Republican Jon Husted speaks to supporters in 2010 after being elected Ohio's Secretary of State. Photo: AP Photo/Jay LaPrete
Because he's a male, Ohio Secretary of State Jon Husted is not going to become a garish caricature on Saturday Night Live after tomorrow's election the way Florida Secretary of State Katherine Harris was in 2000. But SNL might want to keep some room in its show for a sketch anyway. Mr. Husted seems determined to make a name for himself, and not in a way that will please those of us who want the election to end on a peaceful and lawsuit-free note.
First, some background. Husted, 45, went along with national GOP efforts to try and eliminate early voting in the state. It would protect the integrity of the ballot, he insisted. When he and the GOP-controlled state legislature decided to limit early voting on the last weekend of the election to military voters and Americans outside the country and Husted agreed, Democrats promptly sued, and won. Husted fought back, saying that early voting burdened his county election boards right before the election, and that his decision had nothing to do with an attempt to make it harder for minorities to vote. (Republicans argued in public that Democrats gamed the early voting hours because they bused black voters to polls after church on the Sunday before the election, something that Republicans couldn't do because their voters tend to be more spread out and not clustered in cities.)

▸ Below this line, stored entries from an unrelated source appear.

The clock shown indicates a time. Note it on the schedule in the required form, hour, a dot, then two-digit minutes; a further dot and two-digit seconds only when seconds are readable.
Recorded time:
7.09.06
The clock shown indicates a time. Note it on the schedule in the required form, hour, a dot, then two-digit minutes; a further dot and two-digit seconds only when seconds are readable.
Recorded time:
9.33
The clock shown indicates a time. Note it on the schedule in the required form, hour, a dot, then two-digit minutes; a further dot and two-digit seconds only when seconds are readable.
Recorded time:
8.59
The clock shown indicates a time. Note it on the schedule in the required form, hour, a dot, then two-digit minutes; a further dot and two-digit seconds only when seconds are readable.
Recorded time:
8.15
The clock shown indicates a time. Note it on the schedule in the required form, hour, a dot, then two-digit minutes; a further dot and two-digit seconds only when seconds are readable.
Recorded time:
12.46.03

Provisional ballots allow folks who show up at the wrong polling site or who don't have proper identification to exercise their right to participate in elections, subject to post-facto verification. Husted has done his darndest to shift the burden of proof onto the voter, increasing the number of conditions that would get a ballot disqualified. A week ago, Husted told local election officials that ballots marked with improper identification had to be rejected and destroyed. That seemed to violate a consent degree (the result of another lawsuit brought against him) that established that improper identification on a ballot did not automatically mean it had to be discarded. Husted insists his directive is legal because it allows voters with the wrong type of ID to produce the right type of ID on the spot. That is, if a poll worker tells someone they've produced improper identification, then the person can (in theory) dig through their wallet or purse or go back home and get the right one. Weak. That's weak. Nothing in the current law prevents that from happening anyway. Husted says that poll workers who have to verify identification post-election will be unduly burdened.

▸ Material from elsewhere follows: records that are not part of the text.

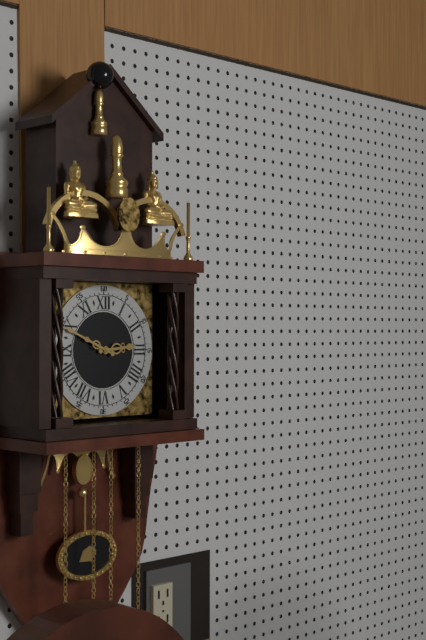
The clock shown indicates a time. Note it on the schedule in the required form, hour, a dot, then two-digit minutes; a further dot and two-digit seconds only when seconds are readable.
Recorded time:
2.49
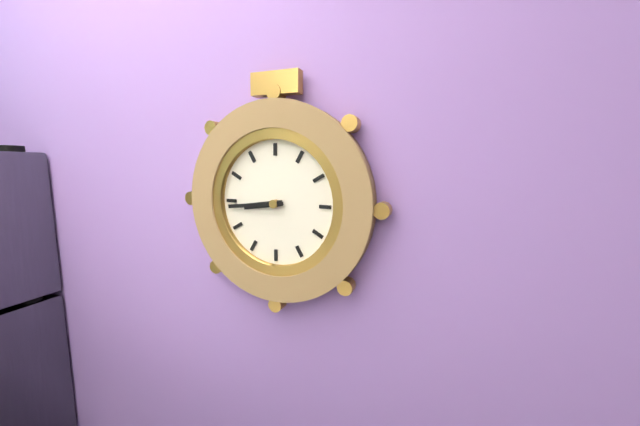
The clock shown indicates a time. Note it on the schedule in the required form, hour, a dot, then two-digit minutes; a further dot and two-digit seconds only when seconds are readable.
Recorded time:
8.44
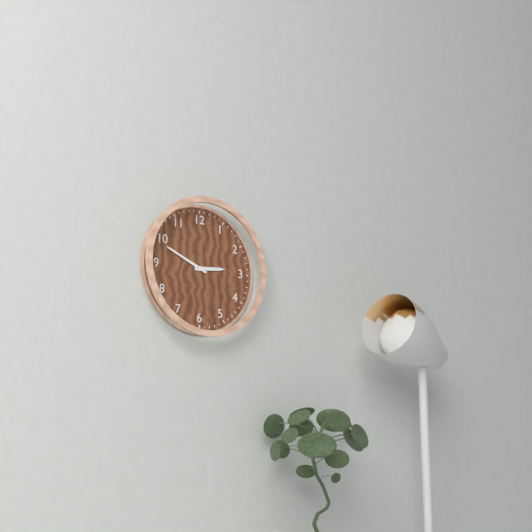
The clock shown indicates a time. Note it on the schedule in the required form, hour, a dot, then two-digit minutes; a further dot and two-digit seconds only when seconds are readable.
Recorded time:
2.49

Now, the latest (and weirdest) move: Husted acted as if the integrity of election machines were trivial. This is not something a Republican usually does; the vote is supposed to be sacrosanct. Indeed, a patch of federal and state law say that you can't change software on voting machines after they've been certified. This is reasonable, because it ensures that if there's a software glitch, it'll effect everyone equally, or it has an equal chance of affecting everyone. Ohio's voting machines have been certified. Husted allowed the creator of voting tabulation software to install so-called "patches" on machines that will ultimately process more than 4,000,000 votes. Husted's defense is that the coding changes are "experimental." That is, it is within the law, and Husted's purview, to perform select experiments on voting machines; experiments and tests don't have to be certified or monitored.
In this case, though, it seemed like Husted decided to call the software changes "experimental" simply so he could make an end run around laws requiring that any changes to voting systems be certified and made known to everyone. If Husted had done this six months ago, before the machines were subject to verification, that would have been fine. But it stretches reality to call a major software fix just days before an election an "experiment." Now maybe the software patch really is needed. If that's so, then Husted and the contractor making the changes have to swallow the verification process, even if it means delaying the counting of votes. Husted's spokesman says that the patches don't directly involve the tabulation of software ... only the mechanisms that the already-tallied votes get sent to central processors. And I am not among those who believe that Republicans or corporations would deliberately inject coding that tilts elections to the GOP.
But that's besides the point. Voters in Ohio have to be confident their process is legitimate. That means that provisional ballots ought to be counted fairly, even if it takes a while to verify or reject a ballot. It means that votes have to be counted in a uniform way using the same equipment, even if it means that the tabulation won't be finished immediately. It means that the state has to go out of its way to make sure that its actions with regard to elections are seen as fair and above board.
Several court decisions are pending.
Husted has spoken out against tougher standards for photo identification, to his credit. But his actions, generally, have suggested that his vision of ballot integrity is narrow and mostly involves a very quick count. His penchant for expeditiousness looks very partisan, as his political advisers probably know. It does not look very statesmanlike.